EXERCISE OBJECTIVE :: In every item, swap "bounding box" for "enclosing rectangle" and reproduce the lines with nothing else changed.

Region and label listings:
================================

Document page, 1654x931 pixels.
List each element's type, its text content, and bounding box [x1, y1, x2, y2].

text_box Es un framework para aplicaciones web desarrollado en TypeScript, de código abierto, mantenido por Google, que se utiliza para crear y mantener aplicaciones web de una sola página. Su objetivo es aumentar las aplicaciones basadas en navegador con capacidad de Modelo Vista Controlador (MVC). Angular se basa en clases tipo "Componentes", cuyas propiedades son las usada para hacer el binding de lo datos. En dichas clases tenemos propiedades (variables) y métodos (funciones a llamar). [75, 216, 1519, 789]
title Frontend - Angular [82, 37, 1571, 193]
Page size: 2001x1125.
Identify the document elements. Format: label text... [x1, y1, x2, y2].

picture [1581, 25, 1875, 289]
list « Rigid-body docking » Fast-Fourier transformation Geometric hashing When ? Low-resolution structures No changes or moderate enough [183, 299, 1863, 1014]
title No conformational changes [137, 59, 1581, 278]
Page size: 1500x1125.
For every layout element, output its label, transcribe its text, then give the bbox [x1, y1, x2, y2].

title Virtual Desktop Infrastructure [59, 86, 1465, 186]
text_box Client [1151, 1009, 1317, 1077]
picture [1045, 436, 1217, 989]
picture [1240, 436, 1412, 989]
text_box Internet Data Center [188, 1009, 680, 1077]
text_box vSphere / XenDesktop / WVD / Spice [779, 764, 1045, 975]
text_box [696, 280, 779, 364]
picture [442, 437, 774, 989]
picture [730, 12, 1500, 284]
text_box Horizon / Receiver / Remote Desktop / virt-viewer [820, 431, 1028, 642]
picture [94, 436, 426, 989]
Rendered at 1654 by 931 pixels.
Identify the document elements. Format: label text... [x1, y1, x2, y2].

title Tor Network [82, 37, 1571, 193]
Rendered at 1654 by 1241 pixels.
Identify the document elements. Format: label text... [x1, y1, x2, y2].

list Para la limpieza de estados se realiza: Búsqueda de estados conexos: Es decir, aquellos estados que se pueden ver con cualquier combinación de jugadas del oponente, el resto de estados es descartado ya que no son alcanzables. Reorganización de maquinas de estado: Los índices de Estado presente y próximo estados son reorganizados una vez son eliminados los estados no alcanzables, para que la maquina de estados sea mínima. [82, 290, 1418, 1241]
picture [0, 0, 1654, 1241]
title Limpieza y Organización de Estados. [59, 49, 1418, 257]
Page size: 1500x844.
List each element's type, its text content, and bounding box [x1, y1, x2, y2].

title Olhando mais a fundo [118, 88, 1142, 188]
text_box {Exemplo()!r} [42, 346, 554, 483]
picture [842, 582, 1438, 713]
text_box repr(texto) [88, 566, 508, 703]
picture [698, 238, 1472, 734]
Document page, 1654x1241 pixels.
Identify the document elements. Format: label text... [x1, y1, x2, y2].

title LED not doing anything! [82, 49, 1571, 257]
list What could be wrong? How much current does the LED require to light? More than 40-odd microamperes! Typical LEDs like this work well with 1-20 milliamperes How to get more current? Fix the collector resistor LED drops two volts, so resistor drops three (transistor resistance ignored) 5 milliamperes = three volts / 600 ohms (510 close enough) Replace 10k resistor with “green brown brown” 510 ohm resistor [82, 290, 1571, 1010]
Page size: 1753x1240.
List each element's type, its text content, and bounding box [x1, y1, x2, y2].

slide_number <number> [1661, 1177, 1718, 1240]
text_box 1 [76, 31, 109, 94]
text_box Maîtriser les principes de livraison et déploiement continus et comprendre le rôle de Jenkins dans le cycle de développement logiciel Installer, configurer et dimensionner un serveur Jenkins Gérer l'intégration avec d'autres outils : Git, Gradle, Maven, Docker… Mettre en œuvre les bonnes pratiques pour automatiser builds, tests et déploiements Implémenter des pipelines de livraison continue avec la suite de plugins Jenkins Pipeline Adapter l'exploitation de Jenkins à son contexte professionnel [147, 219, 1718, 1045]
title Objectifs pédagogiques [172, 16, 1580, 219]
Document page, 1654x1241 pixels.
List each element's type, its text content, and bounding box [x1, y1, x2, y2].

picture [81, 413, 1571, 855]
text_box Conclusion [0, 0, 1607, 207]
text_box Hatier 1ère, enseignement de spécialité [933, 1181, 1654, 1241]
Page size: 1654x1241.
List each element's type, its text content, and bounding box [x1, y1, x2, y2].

================================

EXERCISE RESPONSE ::
Document page, 1654x931 pixels.
List each element's type, its text content, and enclosing rectangle [x1, y1, x2, y2].

text_box Es un framework para aplicaciones web desarrollado en TypeScript, de código abierto, mantenido por Google, que se utiliza para crear y mantener aplicaciones web de una sola página. Su objetivo es aumentar las aplicaciones basadas en navegador con capacidad de Modelo Vista Controlador (MVC). Angular se basa en clases tipo "Componentes", cuyas propiedades son las usada para hacer el binding de lo datos. En dichas clases tenemos propiedades (variables) y métodos (funciones a llamar). [75, 216, 1519, 789]
title Frontend - Angular [82, 37, 1571, 193]
Page size: 2001x1125.
Identify the document elements. Format: label text... [x1, y1, x2, y2].

picture [1581, 25, 1875, 289]
list « Rigid-body docking » Fast-Fourier transformation Geometric hashing When ? Low-resolution structures No changes or moderate enough [183, 299, 1863, 1014]
title No conformational changes [137, 59, 1581, 278]
Page size: 1500x1125.
For every layout element, output its label, transcribe its text, then give the bbox [x1, y1, x2, y2].

title Virtual Desktop Infrastructure [59, 86, 1465, 186]
text_box Client [1151, 1009, 1317, 1077]
picture [1045, 436, 1217, 989]
picture [1240, 436, 1412, 989]
text_box Internet Data Center [188, 1009, 680, 1077]
text_box vSphere / XenDesktop / WVD / Spice [779, 764, 1045, 975]
text_box [696, 280, 779, 364]
picture [442, 437, 774, 989]
picture [730, 12, 1500, 284]
text_box Horizon / Receiver / Remote Desktop / virt-viewer [820, 431, 1028, 642]
picture [94, 436, 426, 989]
Rendered at 1654 by 931 pixels.
Identify the document elements. Format: label text... [x1, y1, x2, y2].

title Tor Network [82, 37, 1571, 193]
Rendered at 1654 by 1241 pixels.
Identify the document elements. Format: label text... [x1, y1, x2, y2].

list Para la limpieza de estados se realiza: Búsqueda de estados conexos: Es decir, aquellos estados que se pueden ver con cualquier combinación de jugadas del oponente, el resto de estados es descartado ya que no son alcanzables. Reorganización de maquinas de estado: Los índices de Estado presente y próximo estados son reorganizados una vez son eliminados los estados no alcanzables, para que la maquina de estados sea mínima. [82, 290, 1418, 1241]
picture [0, 0, 1654, 1241]
title Limpieza y Organización de Estados. [59, 49, 1418, 257]
Page size: 1500x844.
List each element's type, its text content, and enclosing rectangle [x1, y1, x2, y2].

title Olhando mais a fundo [118, 88, 1142, 188]
text_box {Exemplo()!r} [42, 346, 554, 483]
picture [842, 582, 1438, 713]
text_box repr(texto) [88, 566, 508, 703]
picture [698, 238, 1472, 734]
Document page, 1654x1241 pixels.
Identify the document elements. Format: label text... [x1, y1, x2, y2].

title LED not doing anything! [82, 49, 1571, 257]
list What could be wrong? How much current does the LED require to light? More than 40-odd microamperes! Typical LEDs like this work well with 1-20 milliamperes How to get more current? Fix the collector resistor LED drops two volts, so resistor drops three (transistor resistance ignored) 5 milliamperes = three volts / 600 ohms (510 close enough) Replace 10k resistor with “green brown brown” 510 ohm resistor [82, 290, 1571, 1010]
Page size: 1753x1240.
List each element's type, its text content, and enclosing rectangle [x1, y1, x2, y2].

slide_number <number> [1661, 1177, 1718, 1240]
text_box 1 [76, 31, 109, 94]
text_box Maîtriser les principes de livraison et déploiement continus et comprendre le rôle de Jenkins dans le cycle de développement logiciel Installer, configurer et dimensionner un serveur Jenkins Gérer l'intégration avec d'autres outils : Git, Gradle, Maven, Docker… Mettre en œuvre les bonnes pratiques pour automatiser builds, tests et déploiements Implémenter des pipelines de livraison continue avec la suite de plugins Jenkins Pipeline Adapter l'exploitation de Jenkins à son contexte professionnel [147, 219, 1718, 1045]
title Objectifs pédagogiques [172, 16, 1580, 219]
Document page, 1654x1241 pixels.
List each element's type, its text content, and enclosing rectangle [x1, y1, x2, y2].

picture [81, 413, 1571, 855]
text_box Conclusion [0, 0, 1607, 207]
text_box Hatier 1ère, enseignement de spécialité [933, 1181, 1654, 1241]
Page size: 1654x1241.
List each element's type, its text content, and enclosing rectangle [x1, y1, x2, y2].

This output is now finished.